La lettera di contestazione

Il licenziamento, a pena di decadenza, deve essere impugnato entro 60 giorni che iniziano a decorrere dal giorno in cui il lavoratore ha ricevuto la lettera di comunicazione o, meglio, da quando detta comunicazione è pervenuta all’indirizzo del lavoratore. Viene fatta salva la dimostrazione, da parte di quest’ultimo, che egli, senza sua colpa, è stato impossibilitato ad avere conoscenza della lettera di licenziamento [1].

Se il licenziamento avvenisse in forma orale, esso sarebbe del tutto inesistente. In tal caso la decadenza non si applicherebbe e il lavoratore potrebbe agire per far dichiarare l’inefficacia del licenziamento orale senza l’onere di previa impugnativa stragiudiziale. Il solo termine da rispettare è quello di prescrizione di cinque anni [2].

L’impugnazione, che, come detto, deve avvenire entro 60 giorni, consiste in una lettera spedita con raccomandata a.r. o con posta elettronica certificata, all’azienda o al datore di lavoro, con cui si contesta formalmente il licenziamento, senza necessità di entrare nel merito delle ragioni della contestazione.

È necessario che la spedizione della contestazione avvenga entro 60 giorni dalla comunicazione del licenziamento, anche se tale missiva venga ricevuta dal datore di lavoro oltre detto termine. Così, per esempio, il lavoratore ben potrebbe portare la raccomandata all’ufficio posta il 59mo giorno, anche se l’azienda la riceve il 65mo giorno.

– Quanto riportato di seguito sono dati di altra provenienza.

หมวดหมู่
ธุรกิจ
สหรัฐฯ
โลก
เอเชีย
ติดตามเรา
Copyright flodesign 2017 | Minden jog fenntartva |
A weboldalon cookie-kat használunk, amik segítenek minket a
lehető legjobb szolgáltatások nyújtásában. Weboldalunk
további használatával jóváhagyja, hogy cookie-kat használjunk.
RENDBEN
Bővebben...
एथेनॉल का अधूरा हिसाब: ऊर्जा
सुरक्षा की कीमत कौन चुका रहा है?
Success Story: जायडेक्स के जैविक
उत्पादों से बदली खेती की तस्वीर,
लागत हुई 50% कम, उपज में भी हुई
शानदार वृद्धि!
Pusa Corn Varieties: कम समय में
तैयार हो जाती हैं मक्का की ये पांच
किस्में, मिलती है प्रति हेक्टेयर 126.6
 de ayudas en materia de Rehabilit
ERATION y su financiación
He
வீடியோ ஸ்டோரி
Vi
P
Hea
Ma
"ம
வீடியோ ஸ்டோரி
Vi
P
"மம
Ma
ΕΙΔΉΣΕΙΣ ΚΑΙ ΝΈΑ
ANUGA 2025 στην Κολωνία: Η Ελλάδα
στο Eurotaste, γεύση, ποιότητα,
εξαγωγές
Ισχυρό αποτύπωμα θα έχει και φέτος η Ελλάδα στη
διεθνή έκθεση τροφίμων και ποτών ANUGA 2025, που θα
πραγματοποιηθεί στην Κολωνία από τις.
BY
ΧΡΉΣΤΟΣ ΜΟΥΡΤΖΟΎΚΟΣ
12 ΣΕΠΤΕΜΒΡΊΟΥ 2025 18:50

La causa contro il datore di lavoro

È necessario che nei successivi 180 giorni dall’invio della suddetta contestazione, il lavoratore:

  • avvii la causa contro il datore, ossia depositi in tribunale il ricorso giudiziale;
  • oppure comunichi alla controparte l’eventuale richiesta di tentativo di conciliazione o arbitrato.

Come detto, tale termine di 180 giorni fissato dalla legge per agire in giudizio contro un licenziamento decorre dalla data di spedizione dell’impugnazione del licenziamento e non dal momento in cui tale comunicazione è stata ricevuta dal datore di lavoro.

Questo il principio di diritto – di rilevante impatto pratico, ai fini della corretta instaurazione delle controversie di lavoro in tema di licenziamenti – affermato dalla Cassazione [3].

Così, ricapitola la Suprema Corte, il lavoratore che abbia rispettato il primo termine (trasmettendo l’impugnazione entro 60 giorni), rimane comunque assoggettato, sempre a pena di decadenza, all’obbligo di attivare la causa, con la precisazione che questo ulteriore termine (180 giorni) comincia a decorrere dalla spedizione dell’impugnativa. Una soluzione, concludono i giudici, coerente con la volontà di velocizzare il procedimento e che nel contempo «non lede in alcun modo il diritto di difesa del lavoratore, che, anzi, è perfettamente in grado di sapere quale sia il giorno per l’instaurazione della fase giudiziaria».

Ben potrebbe essere che il primo atto con cui il lavoratore impugni il licenziamento sia un ricorso giudiziale: in tal caso, per evitare la decadenza, non è sufficiente il solo deposito del ricorso nella cancelleria del tribunale, ma è necessaria anche la notifica al datore di lavoro [4].